## WHAT YOU WILL DO
Below are records; the lines starting at the one with "Ladestationen für" and ending at the one with "kesalahpahaman antara mahasiswa" must be reproduced exactly, both included. Pictures must not appear.

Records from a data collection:
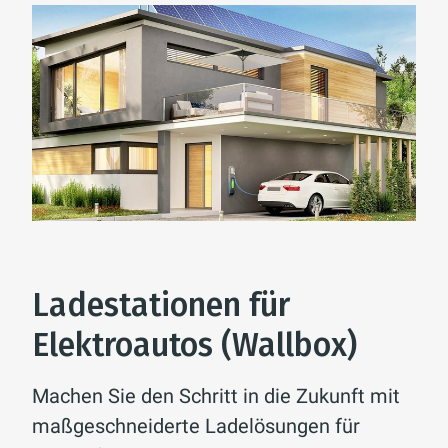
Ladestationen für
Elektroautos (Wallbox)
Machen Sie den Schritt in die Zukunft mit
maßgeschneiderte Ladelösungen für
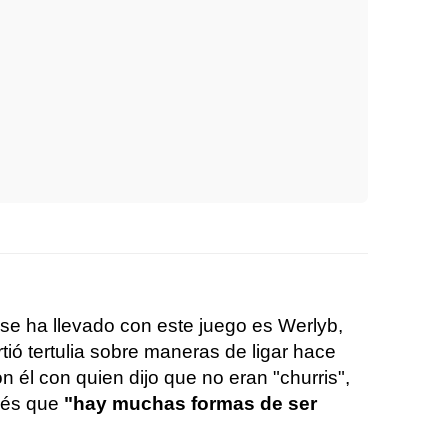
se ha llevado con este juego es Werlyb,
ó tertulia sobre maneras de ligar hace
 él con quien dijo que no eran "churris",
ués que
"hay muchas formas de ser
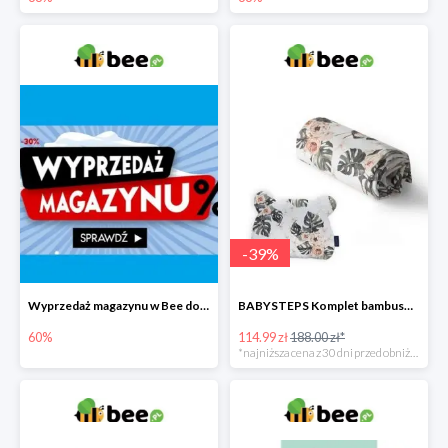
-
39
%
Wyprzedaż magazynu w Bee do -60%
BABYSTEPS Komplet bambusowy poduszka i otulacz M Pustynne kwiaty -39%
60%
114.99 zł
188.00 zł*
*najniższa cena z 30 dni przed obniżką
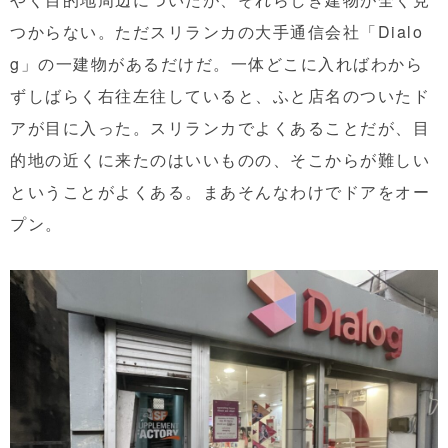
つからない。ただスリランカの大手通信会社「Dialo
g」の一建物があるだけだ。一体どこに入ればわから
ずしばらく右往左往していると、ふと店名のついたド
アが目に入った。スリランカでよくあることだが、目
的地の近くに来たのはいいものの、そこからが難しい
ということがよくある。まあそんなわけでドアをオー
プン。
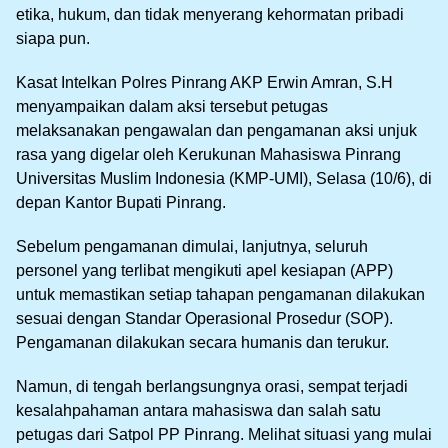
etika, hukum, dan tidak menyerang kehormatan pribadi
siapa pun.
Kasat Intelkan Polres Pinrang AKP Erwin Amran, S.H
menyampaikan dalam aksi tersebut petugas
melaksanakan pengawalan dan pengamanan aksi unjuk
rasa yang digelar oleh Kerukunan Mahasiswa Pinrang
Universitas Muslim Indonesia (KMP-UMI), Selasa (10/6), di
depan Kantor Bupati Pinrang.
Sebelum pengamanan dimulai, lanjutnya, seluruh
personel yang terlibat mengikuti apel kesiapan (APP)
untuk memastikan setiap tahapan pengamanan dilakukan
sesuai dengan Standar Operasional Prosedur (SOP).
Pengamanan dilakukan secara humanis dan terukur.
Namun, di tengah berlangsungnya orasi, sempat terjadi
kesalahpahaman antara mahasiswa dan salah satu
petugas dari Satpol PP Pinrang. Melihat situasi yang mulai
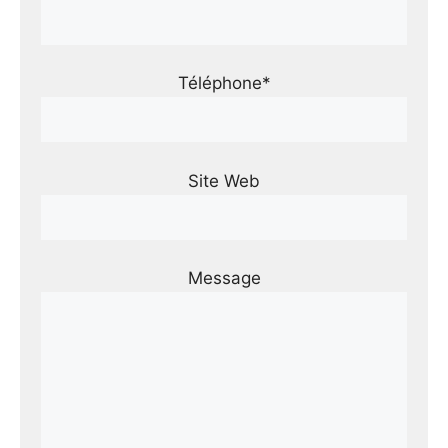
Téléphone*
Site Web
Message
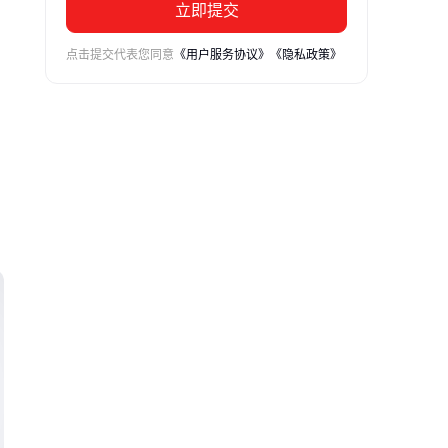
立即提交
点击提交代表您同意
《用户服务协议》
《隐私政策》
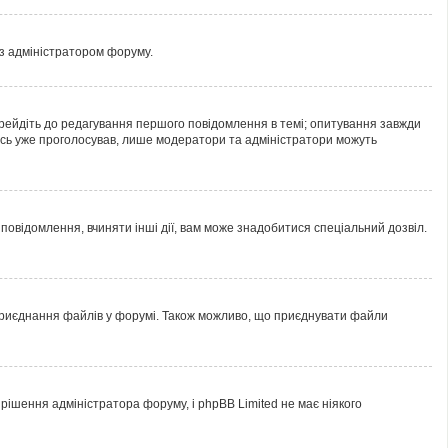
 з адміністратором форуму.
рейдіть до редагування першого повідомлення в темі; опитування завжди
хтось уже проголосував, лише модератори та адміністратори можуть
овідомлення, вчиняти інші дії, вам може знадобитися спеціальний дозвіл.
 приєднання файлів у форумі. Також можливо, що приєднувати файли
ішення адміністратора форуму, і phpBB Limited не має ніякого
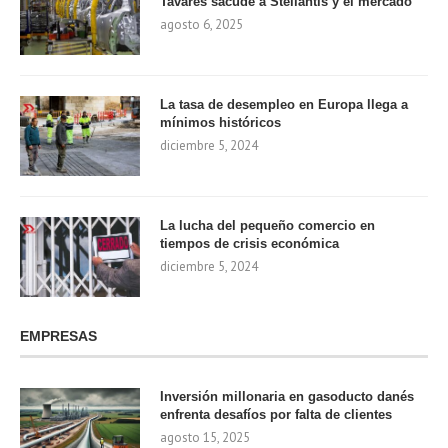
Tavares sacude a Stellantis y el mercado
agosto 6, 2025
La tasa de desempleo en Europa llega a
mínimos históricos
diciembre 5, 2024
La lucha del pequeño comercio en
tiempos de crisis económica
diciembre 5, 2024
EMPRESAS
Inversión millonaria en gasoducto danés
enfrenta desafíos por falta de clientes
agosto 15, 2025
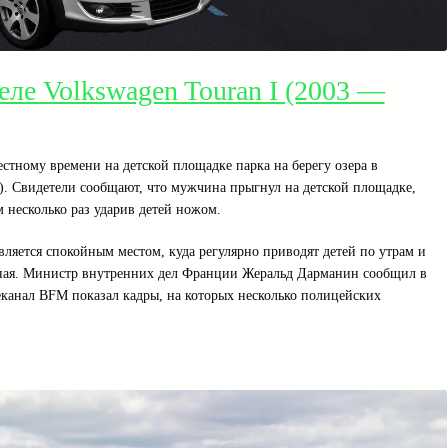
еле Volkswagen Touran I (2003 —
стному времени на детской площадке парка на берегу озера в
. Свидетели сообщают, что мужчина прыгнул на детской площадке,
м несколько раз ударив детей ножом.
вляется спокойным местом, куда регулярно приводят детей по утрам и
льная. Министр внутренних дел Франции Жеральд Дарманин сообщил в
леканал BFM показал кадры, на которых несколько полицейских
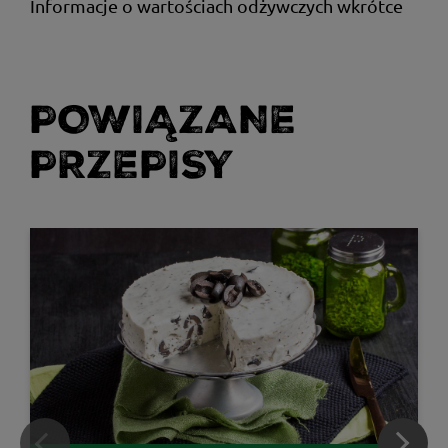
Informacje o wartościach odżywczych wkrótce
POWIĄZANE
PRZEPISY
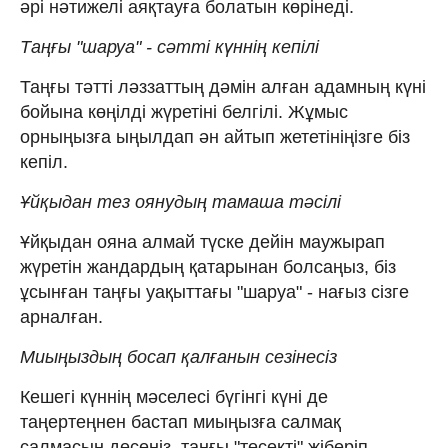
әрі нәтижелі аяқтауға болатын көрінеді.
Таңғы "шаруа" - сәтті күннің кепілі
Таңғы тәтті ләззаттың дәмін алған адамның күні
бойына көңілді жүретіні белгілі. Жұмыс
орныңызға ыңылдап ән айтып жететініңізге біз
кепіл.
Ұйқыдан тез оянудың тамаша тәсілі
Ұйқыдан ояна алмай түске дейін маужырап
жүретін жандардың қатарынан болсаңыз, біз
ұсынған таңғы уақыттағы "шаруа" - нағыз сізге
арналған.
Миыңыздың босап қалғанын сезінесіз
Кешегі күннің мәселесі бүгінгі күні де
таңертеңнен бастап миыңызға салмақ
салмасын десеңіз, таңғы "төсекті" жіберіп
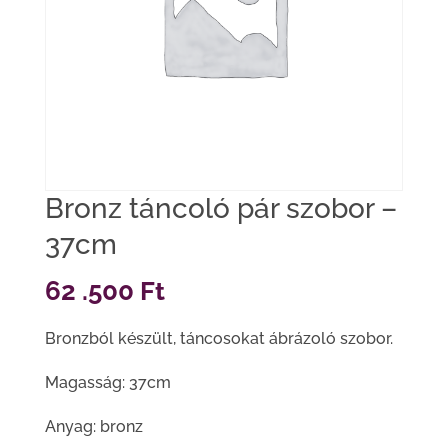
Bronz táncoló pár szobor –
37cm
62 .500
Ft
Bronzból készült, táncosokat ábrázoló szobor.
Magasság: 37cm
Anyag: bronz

--

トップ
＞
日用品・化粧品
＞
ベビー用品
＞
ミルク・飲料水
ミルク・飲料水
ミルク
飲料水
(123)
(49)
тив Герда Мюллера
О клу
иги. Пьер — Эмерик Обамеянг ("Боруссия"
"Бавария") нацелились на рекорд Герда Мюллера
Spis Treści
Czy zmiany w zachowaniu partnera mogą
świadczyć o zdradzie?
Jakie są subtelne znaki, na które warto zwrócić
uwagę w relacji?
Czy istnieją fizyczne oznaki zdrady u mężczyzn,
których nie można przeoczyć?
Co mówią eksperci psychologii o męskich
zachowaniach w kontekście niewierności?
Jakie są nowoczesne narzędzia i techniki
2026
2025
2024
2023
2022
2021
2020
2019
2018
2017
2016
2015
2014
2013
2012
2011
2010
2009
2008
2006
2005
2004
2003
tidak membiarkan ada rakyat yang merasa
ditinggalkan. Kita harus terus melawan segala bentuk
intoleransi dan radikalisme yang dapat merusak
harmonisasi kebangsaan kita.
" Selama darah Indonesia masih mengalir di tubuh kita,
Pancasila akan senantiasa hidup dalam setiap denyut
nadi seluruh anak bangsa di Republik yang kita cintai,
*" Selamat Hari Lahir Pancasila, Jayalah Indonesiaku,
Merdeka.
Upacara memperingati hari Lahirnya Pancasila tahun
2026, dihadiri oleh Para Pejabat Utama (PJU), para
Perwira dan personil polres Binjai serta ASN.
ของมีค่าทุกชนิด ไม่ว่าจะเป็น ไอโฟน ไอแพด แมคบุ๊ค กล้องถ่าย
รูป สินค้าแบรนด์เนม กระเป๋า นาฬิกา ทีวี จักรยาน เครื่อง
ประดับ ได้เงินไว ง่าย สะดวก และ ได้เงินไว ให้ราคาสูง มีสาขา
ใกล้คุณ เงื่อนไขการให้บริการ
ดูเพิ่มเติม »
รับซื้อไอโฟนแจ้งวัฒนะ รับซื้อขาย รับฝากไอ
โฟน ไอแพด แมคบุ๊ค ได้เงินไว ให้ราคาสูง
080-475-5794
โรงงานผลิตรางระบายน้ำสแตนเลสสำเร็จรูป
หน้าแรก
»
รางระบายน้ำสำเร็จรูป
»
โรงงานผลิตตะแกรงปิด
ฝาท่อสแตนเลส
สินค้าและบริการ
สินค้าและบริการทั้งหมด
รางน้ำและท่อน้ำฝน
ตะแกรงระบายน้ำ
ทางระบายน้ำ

## RESPONSE TO THIS TASK
Ladestationen für
Elektroautos (Wallbox)
Machen Sie den Schritt in die Zukunft mit
maßgeschneiderte Ladelösungen für
se ha llevado con este juego es Werlyb,
ó tertulia sobre maneras de ligar hace
 él con quien dijo que no eran "churris",
ués que
"hay muchas formas de ser
-
39
%
Wyprzedaż magazynu w Bee do -60%
BABYSTEPS Komplet bambusowy poduszka i otulacz M Pustynne kwiaty -39%
60%
114.99 zł
188.00 zł*
*najniższa cena z 30 dni przed obniżką
つからない。ただスリランカの大手通信会社「Dialo
g」の一建物があるだけだ。一体どこに入ればわから
ずしばらく右往左往していると、ふと店名のついたド
アが目に入った。スリランカでよくあることだが、目
的地の近くに来たのはいいものの、そこからが難しい
ということがよくある。まあそんなわけでドアをオー
プン。
etika, hukum, dan tidak menyerang kehormatan pribadi
siapa pun.
Kasat Intelkan Polres Pinrang AKP Erwin Amran, S.H
menyampaikan dalam aksi tersebut petugas
melaksanakan pengawalan dan pengamanan aksi unjuk
rasa yang digelar oleh Kerukunan Mahasiswa Pinrang
Universitas Muslim Indonesia (KMP-UMI), Selasa (10/6), di
depan Kantor Bupati Pinrang.
Sebelum pengamanan dimulai, lanjutnya, seluruh
personel yang terlibat mengikuti apel kesiapan (APP)
untuk memastikan setiap tahapan pengamanan dilakukan
sesuai dengan Standar Operasional Prosedur (SOP).
Pengamanan dilakukan secara humanis dan terukur.
Namun, di tengah berlangsungnya orasi, sempat terjadi
kesalahpahaman antara mahasiswa dan salah satu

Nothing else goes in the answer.